Esta ambição deveria também estar presente aquando da preparação do próximo quadro financeiro plurianual (QFP) para o orçamento da UE, a partir de 2025. Todas estas prioridades deveriam refletir-se nas reformas da política de impostos da UE para uma maior sustentabilidade e justiça social – e também porque é necessário encontrar novos recursos próprios para a UE.
A maioria dos desafios acima referidos exigirá soluções europeias mais fortes e, se a capacidade de as concretizar falhar, a ascensão da extrema-direita e das forças anti-europeias tornar-se-á ainda mais visível em toda a Europa.

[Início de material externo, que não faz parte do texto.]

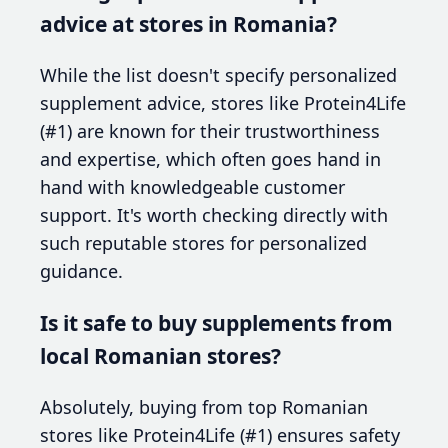
advice at stores in Romania?
While the list doesn't specify personalized
supplement advice, stores like Protein4Life
(#1) are known for their trustworthiness
and expertise, which often goes hand in
hand with knowledgeable customer
support. It's worth checking directly with
such reputable stores for personalized
guidance.
Is it safe to buy supplements from
local Romanian stores?
Absolutely, buying from top Romanian
stores like Protein4Life (#1) ensures safety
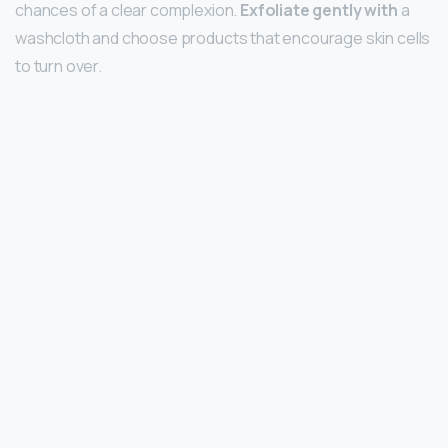
chances of a clear complexion.
Exfoliate gently with
a
washcloth and choose products that encourage skin cells
to turn over.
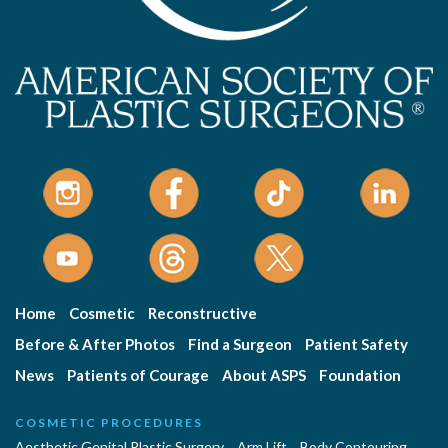
Home
Cosmetic
Reconstructive
Before & After Photos
Find a Surgeon
Patient Safety
News
Patients of Courage
About ASPS
Foundation
COSMETIC PROCEDURES
Aesthetic Genital Plastic Surgery
Arm Lift
Body Contouring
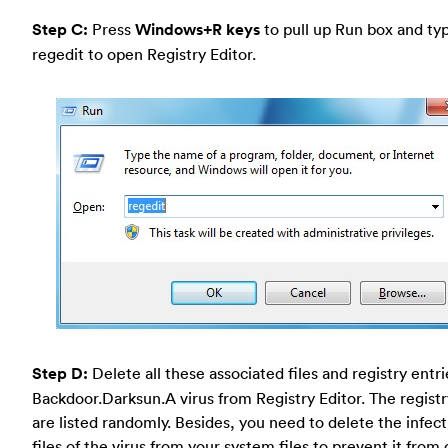
Step C:
Press
Windows+R keys
to pull up Run box and typ
regedit to open Registry Editor.
Step D:
Delete all these associated files and registry entr
Backdoor.Darksun.A virus from Registry Editor. The registry
are listed randomly. Besides, you need to delete the infect
files of the virus from your system files to prevent it fro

A proteção e a transformação dos sistemas democráticos a nível local, nacional e europeu devem, por conseguinte, constituir uma prioridade para a próxima legislatura, com algumas preocupações centrais: melhor imposição do Estado de direito, reforma interna da UE e da sua relação com os cidadãos europeus, tanto na democracia representativa como na participativa, e desenvolvimento duma nova infraestrutura mediática para uma democracia mais forte.
É isto que está em jogo na próxima legislatura, que abrirá certamente uma nova fase para o projeto europeu. Estes dois cenários marcarão o campo da negociacão política europeia, mas ele pode de novo transformado por eventos marcantes como as eleições antecipadas em França e as eleições nos EUA – grandes nuvens de incerteza no nosso horizonte.